## TASK BRIEF
These entries are to be set down again exactly.
*** SUPPLIED INFORMATION Section Begins ***
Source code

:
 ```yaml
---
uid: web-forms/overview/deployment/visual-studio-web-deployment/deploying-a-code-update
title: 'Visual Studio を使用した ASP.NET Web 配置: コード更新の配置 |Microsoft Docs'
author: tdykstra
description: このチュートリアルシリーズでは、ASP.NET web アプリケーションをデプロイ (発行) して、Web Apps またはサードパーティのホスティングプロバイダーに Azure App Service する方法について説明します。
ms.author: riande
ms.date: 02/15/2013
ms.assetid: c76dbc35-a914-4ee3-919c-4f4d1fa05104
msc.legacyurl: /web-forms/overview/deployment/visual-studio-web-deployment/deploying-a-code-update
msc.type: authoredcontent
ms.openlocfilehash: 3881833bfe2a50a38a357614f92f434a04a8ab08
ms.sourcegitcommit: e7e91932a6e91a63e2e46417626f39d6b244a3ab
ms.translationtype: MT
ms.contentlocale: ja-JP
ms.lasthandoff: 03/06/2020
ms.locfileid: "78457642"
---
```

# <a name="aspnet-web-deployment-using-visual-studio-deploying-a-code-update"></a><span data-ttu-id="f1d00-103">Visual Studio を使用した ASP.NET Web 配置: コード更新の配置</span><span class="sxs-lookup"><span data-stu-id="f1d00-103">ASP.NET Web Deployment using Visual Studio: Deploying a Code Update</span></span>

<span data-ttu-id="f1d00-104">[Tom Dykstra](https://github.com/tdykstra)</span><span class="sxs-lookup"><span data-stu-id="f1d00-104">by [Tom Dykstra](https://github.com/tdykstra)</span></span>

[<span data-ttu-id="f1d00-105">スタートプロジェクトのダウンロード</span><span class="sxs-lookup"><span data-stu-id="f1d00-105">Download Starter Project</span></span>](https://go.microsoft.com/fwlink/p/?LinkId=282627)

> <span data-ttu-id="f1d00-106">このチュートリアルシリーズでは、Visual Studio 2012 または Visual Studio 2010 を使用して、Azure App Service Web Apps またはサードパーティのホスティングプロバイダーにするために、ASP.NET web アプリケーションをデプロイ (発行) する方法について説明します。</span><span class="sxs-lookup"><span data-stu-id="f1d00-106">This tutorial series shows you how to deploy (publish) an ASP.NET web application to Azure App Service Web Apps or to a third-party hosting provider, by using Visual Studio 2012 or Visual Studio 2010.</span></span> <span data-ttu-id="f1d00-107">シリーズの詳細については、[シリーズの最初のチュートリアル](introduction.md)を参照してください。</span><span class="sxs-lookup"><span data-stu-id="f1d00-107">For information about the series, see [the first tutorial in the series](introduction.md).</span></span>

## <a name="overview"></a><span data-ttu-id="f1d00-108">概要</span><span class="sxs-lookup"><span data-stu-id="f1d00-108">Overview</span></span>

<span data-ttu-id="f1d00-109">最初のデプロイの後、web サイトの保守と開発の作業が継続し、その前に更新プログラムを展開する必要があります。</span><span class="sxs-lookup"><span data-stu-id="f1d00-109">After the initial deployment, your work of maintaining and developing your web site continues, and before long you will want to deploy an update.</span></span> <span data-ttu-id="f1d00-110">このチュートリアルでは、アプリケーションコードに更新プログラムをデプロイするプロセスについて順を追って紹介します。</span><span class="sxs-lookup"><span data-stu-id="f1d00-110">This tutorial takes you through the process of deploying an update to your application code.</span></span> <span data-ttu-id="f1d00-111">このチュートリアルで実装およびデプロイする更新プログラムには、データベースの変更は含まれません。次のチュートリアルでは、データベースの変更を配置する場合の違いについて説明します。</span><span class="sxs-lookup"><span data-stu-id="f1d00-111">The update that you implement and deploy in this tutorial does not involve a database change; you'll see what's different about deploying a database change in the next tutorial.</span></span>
*** SUPPLIED INFORMATION Section Ends ***
## WORKED SOLUTION
Source code

:
 ```yaml
---
uid: web-forms/overview/deployment/visual-studio-web-deployment/deploying-a-code-update
title: 'Visual Studio を使用した ASP.NET Web 配置: コード更新の配置 |Microsoft Docs'
author: tdykstra
description: このチュートリアルシリーズでは、ASP.NET web アプリケーションをデプロイ (発行) して、Web Apps またはサードパーティのホスティングプロバイダーに Azure App Service する方法について説明します。
ms.author: riande
ms.date: 02/15/2013
ms.assetid: c76dbc35-a914-4ee3-919c-4f4d1fa05104
msc.legacyurl: /web-forms/overview/deployment/visual-studio-web-deployment/deploying-a-code-update
msc.type: authoredcontent
ms.openlocfilehash: 3881833bfe2a50a38a357614f92f434a04a8ab08
ms.sourcegitcommit: e7e91932a6e91a63e2e46417626f39d6b244a3ab
ms.translationtype: MT
ms.contentlocale: ja-JP
ms.lasthandoff: 03/06/2020
ms.locfileid: "78457642"
---
```

# <a name="aspnet-web-deployment-using-visual-studio-deploying-a-code-update"></a><span data-ttu-id="f1d00-103">Visual Studio を使用した ASP.NET Web 配置: コード更新の配置</span><span class="sxs-lookup"><span data-stu-id="f1d00-103">ASP.NET Web Deployment using Visual Studio: Deploying a Code Update</span></span>

<span data-ttu-id="f1d00-104">[Tom Dykstra](https://github.com/tdykstra)</span><span class="sxs-lookup"><span data-stu-id="f1d00-104">by [Tom Dykstra](https://github.com/tdykstra)</span></span>

[<span data-ttu-id="f1d00-105">スタートプロジェクトのダウンロード</span><span class="sxs-lookup"><span data-stu-id="f1d00-105">Download Starter Project</span></span>](https://go.microsoft.com/fwlink/p/?LinkId=282627)

> <span data-ttu-id="f1d00-106">このチュートリアルシリーズでは、Visual Studio 2012 または Visual Studio 2010 を使用して、Azure App Service Web Apps またはサードパーティのホスティングプロバイダーにするために、ASP.NET web アプリケーションをデプロイ (発行) する方法について説明します。</span><span class="sxs-lookup"><span data-stu-id="f1d00-106">This tutorial series shows you how to deploy (publish) an ASP.NET web application to Azure App Service Web Apps or to a third-party hosting provider, by using Visual Studio 2012 or Visual Studio 2010.</span></span> <span data-ttu-id="f1d00-107">シリーズの詳細については、[シリーズの最初のチュートリアル](introduction.md)を参照してください。</span><span class="sxs-lookup"><span data-stu-id="f1d00-107">For information about the series, see [the first tutorial in the series](introduction.md).</span></span>

## <a name="overview"></a><span data-ttu-id="f1d00-108">概要</span><span class="sxs-lookup"><span data-stu-id="f1d00-108">Overview</span></span>

<span data-ttu-id="f1d00-109">最初のデプロイの後、web サイトの保守と開発の作業が継続し、その前に更新プログラムを展開する必要があります。</span><span class="sxs-lookup"><span data-stu-id="f1d00-109">After the initial deployment, your work of maintaining and developing your web site continues, and before long you will want to deploy an update.</span></span> <span data-ttu-id="f1d00-110">このチュートリアルでは、アプリケーションコードに更新プログラムをデプロイするプロセスについて順を追って紹介します。</span><span class="sxs-lookup"><span data-stu-id="f1d00-110">This tutorial takes you through the process of deploying an update to your application code.</span></span> <span data-ttu-id="f1d00-111">このチュートリアルで実装およびデプロイする更新プログラムには、データベースの変更は含まれません。次のチュートリアルでは、データベースの変更を配置する場合の違いについて説明します。</span><span class="sxs-lookup"><span data-stu-id="f1d00-111">The update that you implement and deploy in this tutorial does not involve a database change; you'll see what's different about deploying a database change in the next tutorial.</span></span>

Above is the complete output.